* [QUESTIONS TO ANSWER]
1. Can you switch every "candidate metabolites" to "candidate compounds" in the passage on fecal metabolites in Parkinson's disease and write out the part between "Comparative Toxicogenomics Database provides" and "CTD MyVenn tool.", inclusive?
2. Do these statements agree with the passage on fecal metabolites in Parkinson's disease? Answer yes or no for each and quote the words of the passage that decide it. (a) Participants who had used antibiotics within the preceding 3 months were excluded. (b) Metabolites from studies of targeted metabolomics were used for identification. (c) A single author carried out the selection process.

== GIVEN TEXT

After the systematic search, literature triage was conducted according to the inclusion and exclusion criteria. The inclusion criteria were as follows: (1) types of studies: a clinical observational study, especially a case-control study; (2) participants: patients with PD diagnosed according to the clinical diagnostic criteria and healthy controls without PD or free of neurological disorders; (3) comparisons: patients with PD and the healthy controls; (4) analytical methods of metabolome: NMR spectroscopy, liquid chromatography (LC)-MS, gas chromatography (GC), and GC-MS; (5) types of metabolomics: untargeted and targeted; (6) samples: feces; and (7) primary outcomes: fecal metabolites. The exclusion criteria were as follows: (1) participants’ antibiotic use within the preceding 3 months or probiotic use within the preceding 1 month; (2) analytical methods of metabolome: computational models; and (3) no data were reported. The selection process was carried out by two authors independently.

The information of eligible studies was extracted. The fecal metabolites whose levels were significantly altered in patients with PD were collected from the eligible studies. According to the types of metabolomics, metabolites collected from the studies of untargeted metabolomics were used for identification, and metabolites collected from the studies of targeted metabolomics were used for validation. Since untargeted metabolomics involves a comprehensive and systematic analysis of metabolites, it is a kind of unbiased analysis that can discover new biomarkers as broadly as possible. Targeted metabolomics involves the analysis of a specific class of metabolites. Untargeted and targeted metabolomics analyses are often used in combination for the discovery and accurate quantification of differential metabolites.

Application of the comparative toxicogenomics database

Comparative Toxicogenomics Database provides links to the curated and integrating data interactions between chemicals and disease. The candidate metabolites, as environmental chemicals, and their data were searched for identification by using the CTD¹. A list of chemicals associated with the term “Parkinson’s Disease” in the CTD was searched through curated association. After the names of candidate metabolites were unitized as the CTD special vocabularies, we compared these metabolites to the list of chemicals associated with the term “Parkinson’s Disease” by using the CTD MyVenn tool.

====
== SUPPLIED MATERIAL

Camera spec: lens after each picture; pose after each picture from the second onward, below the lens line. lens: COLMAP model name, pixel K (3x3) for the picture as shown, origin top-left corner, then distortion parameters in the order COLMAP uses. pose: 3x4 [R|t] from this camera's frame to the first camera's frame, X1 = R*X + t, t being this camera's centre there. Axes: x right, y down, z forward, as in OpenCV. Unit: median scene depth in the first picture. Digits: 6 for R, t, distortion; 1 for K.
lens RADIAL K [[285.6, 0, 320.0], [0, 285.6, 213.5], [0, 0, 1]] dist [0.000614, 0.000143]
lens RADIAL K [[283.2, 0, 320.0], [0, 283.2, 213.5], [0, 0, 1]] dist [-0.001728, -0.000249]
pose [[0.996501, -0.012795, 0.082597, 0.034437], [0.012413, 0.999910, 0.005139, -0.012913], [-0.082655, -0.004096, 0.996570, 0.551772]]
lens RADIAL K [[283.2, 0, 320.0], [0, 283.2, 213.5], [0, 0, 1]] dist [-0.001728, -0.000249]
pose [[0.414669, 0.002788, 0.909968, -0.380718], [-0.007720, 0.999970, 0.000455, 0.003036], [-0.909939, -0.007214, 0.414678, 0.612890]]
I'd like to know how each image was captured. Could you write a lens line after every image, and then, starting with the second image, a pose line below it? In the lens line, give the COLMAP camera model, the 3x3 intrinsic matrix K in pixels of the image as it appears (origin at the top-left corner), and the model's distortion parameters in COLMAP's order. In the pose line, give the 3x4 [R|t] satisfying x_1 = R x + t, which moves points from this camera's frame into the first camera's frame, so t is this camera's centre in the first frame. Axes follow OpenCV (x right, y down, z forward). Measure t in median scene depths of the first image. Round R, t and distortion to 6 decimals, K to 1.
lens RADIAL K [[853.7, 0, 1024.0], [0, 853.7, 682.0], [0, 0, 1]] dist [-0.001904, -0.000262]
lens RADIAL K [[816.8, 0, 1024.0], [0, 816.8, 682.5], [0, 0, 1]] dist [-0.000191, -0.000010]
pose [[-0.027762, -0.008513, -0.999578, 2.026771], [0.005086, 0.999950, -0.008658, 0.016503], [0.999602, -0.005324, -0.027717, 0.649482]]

====

* [SOLUTIONS TO THE EXERCISE]
1.
Comparative Toxicogenomics Database provides links to the curated and integrating data interactions between chemicals and disease. The candidate compounds, as environmental chemicals, and their data were searched for identification by using the CTD¹. A list of chemicals associated with the term “Parkinson’s Disease” in the CTD was searched through curated association. After the names of candidate compounds were unitized as the CTD special vocabularies, we compared these metabolites to the list of chemicals associated with the term “Parkinson’s Disease” by using the CTD MyVenn tool.

2.
(a) Yes: "participants’ antibiotic use within the preceding 3 months"
(b) No: "metabolites collected from the studies of targeted metabolomics were used for validation"
(c) No: "The selection process was carried out by two authors independently."